The office has operated within the Office of Administration (OA) through an executive order since 2004.
According to state CIO John MacMillan, “SB 482 is the latest version of legislation that has been introduced in recent years to codify the office and certain responsibilities into statute.”
“OA has met with members of the General Assembly and testified at multiple hearings about the proposed legislation,” MacMillan said via email. “We are committed to continuous improvement in the delivery of information technology services to the agencies we support.”
Sen. Kristin Phillips-Hill explained that security concerns were the origin of this iteration of the bill. In July, the state suffered a data breach involving Insight Global, a third-party vendor responsible for COVID-19 tracing on behalf of the state’s Department of Health.
“We had no idea it even happened,” Phillips-Hill said. “It turns out people’s sensitive information was on Google spreadsheets just floating around on the Internet.”
Some of that sensitive information included individuals’ COVID-19 statuses, counties of residence, gender identities, age, date of birth and other personal health information.
In addition to security concerns, modernizing the state’s IT system and operations would also be addressed within the bill.
“What we have proposed to do is to update and modernize our state’s full IT system, instead of what we have come to learn is more of a siloed or piecemeal approach where every agency gets a set amount of money and spends it as they see fit,” Phillips-Hill said.
Overall, she said, the legislation will put in place measures that will continue to improve state IT while protecting citizens’ sensitive information. But the legislation might also protect the IT office from politically motivated changes.
“It’s not one size fits all,” said Center for Digital Government* Executive Director Teri Takai. “The challenge with an executive order is that a new administration coming in can either decide to override that executive order or write another executive order, which means for the legislature that it almost becomes at the whim of the governor’s office.”
On the flip side, if the office is enforced via statute, things can still be changed, but it would require a legislative vote, essentially making the office more difficult to eliminate.
Takai also pointed to the visibility and decision-making authority that comes with reporting directly to the governor.

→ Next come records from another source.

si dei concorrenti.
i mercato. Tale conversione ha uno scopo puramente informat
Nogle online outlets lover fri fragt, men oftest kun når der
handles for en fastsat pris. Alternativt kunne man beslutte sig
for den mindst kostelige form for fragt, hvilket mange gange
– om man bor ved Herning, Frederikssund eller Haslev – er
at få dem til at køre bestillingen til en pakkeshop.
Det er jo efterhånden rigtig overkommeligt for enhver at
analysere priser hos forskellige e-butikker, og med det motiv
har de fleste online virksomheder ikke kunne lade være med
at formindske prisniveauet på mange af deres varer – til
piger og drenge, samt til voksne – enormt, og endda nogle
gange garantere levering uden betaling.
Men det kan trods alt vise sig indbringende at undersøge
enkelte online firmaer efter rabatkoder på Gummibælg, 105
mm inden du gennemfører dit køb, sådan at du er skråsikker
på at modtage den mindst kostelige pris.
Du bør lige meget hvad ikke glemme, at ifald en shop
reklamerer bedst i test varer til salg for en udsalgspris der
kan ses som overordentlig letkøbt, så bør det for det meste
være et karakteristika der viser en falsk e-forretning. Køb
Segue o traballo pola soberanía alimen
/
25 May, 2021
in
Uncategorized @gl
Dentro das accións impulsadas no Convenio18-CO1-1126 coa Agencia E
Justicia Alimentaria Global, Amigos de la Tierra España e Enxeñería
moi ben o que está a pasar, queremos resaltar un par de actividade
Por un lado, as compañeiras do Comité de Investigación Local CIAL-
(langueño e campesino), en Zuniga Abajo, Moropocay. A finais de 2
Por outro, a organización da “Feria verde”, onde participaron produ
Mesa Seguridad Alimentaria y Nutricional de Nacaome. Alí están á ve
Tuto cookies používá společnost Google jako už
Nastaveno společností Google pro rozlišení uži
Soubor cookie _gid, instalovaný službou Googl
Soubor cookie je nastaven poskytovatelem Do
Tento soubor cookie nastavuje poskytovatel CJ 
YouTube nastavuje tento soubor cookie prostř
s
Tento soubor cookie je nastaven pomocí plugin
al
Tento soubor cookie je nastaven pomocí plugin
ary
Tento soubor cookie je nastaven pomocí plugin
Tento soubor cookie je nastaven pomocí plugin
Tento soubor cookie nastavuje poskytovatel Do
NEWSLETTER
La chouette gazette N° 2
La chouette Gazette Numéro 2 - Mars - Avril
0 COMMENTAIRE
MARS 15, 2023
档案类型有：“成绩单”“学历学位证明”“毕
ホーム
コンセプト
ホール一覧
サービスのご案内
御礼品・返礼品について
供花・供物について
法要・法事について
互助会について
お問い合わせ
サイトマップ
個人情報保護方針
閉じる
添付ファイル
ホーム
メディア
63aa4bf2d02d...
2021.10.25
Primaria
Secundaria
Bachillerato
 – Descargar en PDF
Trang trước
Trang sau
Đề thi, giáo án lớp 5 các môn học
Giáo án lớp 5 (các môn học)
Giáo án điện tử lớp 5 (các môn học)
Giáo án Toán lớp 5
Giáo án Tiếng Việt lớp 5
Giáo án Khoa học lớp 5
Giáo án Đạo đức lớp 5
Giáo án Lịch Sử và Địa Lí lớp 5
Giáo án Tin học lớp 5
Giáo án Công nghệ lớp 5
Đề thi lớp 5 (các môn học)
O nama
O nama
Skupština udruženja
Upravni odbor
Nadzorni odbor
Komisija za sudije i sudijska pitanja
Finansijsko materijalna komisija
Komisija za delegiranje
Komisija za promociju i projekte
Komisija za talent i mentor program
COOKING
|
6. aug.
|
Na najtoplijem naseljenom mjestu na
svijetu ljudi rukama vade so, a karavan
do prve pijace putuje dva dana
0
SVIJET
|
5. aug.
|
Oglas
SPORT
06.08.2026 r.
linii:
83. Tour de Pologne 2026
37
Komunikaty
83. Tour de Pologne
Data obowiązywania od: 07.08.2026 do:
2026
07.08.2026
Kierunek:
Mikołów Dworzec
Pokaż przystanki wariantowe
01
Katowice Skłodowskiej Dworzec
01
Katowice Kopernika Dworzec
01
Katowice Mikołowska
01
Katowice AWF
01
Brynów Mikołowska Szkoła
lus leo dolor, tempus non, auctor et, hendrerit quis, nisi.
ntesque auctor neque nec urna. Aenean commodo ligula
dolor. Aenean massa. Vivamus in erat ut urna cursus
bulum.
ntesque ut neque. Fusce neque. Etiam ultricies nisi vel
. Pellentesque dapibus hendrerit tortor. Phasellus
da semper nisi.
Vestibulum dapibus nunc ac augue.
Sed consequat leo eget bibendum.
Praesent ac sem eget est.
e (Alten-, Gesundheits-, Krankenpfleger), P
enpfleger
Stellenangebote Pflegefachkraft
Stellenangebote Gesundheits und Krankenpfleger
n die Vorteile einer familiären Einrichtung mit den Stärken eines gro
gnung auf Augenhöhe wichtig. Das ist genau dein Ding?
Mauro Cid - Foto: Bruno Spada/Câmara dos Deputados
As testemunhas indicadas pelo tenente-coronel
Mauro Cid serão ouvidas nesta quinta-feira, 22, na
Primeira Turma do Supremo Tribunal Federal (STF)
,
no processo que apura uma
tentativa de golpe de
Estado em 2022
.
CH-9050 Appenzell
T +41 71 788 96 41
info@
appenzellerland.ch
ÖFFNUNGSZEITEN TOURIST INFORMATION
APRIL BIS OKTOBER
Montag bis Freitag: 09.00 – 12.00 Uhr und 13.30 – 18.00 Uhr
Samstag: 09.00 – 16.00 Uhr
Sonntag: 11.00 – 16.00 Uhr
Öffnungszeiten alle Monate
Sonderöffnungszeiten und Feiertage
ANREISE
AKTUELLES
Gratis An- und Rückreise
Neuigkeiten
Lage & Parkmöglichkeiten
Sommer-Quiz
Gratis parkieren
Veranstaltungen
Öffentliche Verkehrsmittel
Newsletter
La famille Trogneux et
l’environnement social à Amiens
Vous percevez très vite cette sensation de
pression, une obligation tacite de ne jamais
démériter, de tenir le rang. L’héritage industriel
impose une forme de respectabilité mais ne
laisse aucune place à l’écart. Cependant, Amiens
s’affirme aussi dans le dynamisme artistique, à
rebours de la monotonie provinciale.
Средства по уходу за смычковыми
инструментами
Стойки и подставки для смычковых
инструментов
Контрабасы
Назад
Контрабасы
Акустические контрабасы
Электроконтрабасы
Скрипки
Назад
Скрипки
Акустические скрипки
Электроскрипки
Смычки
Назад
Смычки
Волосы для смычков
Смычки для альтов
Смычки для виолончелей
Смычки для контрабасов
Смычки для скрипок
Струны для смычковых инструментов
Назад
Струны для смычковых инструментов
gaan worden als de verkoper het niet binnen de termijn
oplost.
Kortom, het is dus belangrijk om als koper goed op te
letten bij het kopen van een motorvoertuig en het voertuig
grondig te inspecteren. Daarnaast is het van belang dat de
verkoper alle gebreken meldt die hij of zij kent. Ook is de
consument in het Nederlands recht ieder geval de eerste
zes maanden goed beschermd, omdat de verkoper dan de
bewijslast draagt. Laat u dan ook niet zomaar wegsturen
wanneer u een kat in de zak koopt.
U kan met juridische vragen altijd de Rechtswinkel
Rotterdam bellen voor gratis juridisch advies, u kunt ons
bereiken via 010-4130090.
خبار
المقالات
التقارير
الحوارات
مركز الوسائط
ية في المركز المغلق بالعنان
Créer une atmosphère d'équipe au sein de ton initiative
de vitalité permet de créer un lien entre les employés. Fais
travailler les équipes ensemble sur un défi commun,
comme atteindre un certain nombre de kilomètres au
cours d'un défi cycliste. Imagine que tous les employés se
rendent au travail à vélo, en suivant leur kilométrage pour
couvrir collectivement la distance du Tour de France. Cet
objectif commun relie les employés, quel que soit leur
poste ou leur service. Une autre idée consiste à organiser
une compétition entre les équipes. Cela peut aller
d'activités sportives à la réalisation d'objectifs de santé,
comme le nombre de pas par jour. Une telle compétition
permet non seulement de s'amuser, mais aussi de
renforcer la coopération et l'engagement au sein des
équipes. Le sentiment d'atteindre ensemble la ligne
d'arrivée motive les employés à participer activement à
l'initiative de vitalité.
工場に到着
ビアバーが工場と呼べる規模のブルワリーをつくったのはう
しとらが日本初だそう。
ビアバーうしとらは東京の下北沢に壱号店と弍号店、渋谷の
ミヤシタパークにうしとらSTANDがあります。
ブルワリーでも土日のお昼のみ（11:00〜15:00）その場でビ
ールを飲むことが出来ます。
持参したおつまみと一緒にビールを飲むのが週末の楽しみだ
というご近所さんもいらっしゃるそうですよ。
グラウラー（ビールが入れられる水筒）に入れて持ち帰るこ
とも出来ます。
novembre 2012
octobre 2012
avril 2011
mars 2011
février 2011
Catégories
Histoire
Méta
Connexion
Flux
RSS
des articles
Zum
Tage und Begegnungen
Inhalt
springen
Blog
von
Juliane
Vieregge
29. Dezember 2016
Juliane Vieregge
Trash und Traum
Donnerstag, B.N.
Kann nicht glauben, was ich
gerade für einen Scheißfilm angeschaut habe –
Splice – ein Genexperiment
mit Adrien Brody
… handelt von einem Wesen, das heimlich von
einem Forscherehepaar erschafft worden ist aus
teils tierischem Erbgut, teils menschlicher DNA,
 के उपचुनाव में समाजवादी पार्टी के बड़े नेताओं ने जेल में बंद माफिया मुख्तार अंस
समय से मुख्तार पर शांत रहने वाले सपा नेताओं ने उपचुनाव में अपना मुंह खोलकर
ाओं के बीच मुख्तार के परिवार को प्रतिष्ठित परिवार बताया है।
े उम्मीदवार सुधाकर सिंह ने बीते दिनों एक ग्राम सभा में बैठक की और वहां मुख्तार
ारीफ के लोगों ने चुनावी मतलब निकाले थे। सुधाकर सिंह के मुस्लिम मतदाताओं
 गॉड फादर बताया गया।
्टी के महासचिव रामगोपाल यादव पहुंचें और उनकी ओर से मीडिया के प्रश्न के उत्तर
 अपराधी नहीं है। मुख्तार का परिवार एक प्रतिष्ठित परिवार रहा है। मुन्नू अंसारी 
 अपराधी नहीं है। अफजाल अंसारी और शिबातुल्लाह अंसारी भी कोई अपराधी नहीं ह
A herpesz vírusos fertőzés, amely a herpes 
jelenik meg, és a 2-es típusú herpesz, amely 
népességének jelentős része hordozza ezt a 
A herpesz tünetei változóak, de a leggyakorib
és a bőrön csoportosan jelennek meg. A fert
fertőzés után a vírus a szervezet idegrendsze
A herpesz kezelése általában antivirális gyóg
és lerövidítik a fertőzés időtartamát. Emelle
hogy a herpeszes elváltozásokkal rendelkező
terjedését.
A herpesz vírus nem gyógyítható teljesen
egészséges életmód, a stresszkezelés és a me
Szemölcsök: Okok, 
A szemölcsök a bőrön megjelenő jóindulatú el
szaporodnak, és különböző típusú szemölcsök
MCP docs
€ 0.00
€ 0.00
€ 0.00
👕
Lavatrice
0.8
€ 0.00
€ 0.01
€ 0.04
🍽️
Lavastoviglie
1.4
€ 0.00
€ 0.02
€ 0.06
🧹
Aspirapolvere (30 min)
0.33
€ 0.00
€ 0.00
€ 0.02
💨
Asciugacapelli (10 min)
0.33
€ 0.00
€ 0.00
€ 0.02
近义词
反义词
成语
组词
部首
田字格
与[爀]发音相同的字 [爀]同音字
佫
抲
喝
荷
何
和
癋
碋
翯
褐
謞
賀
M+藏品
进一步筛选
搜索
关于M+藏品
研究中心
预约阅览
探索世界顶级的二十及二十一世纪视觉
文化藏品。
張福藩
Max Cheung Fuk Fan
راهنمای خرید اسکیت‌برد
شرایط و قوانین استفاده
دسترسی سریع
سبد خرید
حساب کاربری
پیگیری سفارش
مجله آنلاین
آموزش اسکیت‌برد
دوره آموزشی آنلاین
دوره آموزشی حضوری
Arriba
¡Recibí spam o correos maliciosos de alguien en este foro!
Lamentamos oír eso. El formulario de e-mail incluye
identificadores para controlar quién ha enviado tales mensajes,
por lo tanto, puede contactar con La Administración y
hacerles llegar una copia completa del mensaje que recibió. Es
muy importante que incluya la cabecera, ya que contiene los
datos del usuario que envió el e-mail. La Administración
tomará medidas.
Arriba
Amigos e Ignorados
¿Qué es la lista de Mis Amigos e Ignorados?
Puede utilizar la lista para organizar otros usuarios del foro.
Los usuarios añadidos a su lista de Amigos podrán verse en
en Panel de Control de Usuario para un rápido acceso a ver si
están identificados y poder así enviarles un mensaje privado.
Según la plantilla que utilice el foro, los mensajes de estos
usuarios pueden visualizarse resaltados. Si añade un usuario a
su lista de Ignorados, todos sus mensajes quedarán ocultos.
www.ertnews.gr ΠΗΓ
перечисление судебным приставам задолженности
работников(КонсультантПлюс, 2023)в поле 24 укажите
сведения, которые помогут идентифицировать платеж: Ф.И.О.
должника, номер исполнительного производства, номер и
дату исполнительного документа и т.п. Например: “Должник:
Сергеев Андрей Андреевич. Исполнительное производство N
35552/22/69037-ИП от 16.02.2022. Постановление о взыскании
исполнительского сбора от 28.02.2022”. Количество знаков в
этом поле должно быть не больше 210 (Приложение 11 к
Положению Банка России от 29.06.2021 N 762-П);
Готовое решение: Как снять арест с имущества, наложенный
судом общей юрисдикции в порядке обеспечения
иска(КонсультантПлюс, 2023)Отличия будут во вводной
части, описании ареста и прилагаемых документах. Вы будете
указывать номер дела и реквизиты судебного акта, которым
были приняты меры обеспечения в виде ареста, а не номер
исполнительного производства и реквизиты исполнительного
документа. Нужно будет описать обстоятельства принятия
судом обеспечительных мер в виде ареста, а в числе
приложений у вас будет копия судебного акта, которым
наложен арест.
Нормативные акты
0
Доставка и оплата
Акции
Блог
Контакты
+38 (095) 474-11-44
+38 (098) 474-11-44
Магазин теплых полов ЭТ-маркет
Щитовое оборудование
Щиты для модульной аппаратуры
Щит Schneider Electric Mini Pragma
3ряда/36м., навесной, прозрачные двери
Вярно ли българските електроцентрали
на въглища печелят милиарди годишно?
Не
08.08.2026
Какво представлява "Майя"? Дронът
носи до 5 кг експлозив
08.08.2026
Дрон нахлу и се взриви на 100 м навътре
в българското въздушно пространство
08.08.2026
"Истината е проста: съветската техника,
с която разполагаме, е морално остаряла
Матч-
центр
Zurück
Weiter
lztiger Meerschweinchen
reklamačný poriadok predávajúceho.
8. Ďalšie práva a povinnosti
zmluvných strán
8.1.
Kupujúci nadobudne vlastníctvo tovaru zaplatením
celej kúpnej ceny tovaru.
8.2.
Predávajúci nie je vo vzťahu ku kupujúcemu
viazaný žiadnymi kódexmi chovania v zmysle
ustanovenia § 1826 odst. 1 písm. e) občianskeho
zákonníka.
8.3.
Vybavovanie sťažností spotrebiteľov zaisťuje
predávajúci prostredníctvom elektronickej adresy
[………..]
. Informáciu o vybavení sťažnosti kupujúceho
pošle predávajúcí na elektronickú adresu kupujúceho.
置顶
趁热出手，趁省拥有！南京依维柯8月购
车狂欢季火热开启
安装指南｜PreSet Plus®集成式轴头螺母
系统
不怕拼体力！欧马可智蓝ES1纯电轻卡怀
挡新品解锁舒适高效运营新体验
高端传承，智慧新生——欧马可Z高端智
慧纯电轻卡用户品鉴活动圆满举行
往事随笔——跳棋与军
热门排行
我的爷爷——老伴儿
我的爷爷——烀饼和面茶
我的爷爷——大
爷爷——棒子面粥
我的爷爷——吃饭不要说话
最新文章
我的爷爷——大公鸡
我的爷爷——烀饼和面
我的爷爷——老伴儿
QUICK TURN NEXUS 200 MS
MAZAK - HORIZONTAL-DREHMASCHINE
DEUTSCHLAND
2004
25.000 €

“The big pros of having it report to the governor is that it’s got direct visibility,” Takai said. “If the governor’s office is interested in technology, it gives that chief information officer more standing.”
The bill was re-referred to the Senate Appropriations Committee in November.
*The Center for Digital Government is part of e.Republic, Government Technology’s parent company.
Editor's note: This story has been changed to more accurately reflect the language of the legislation.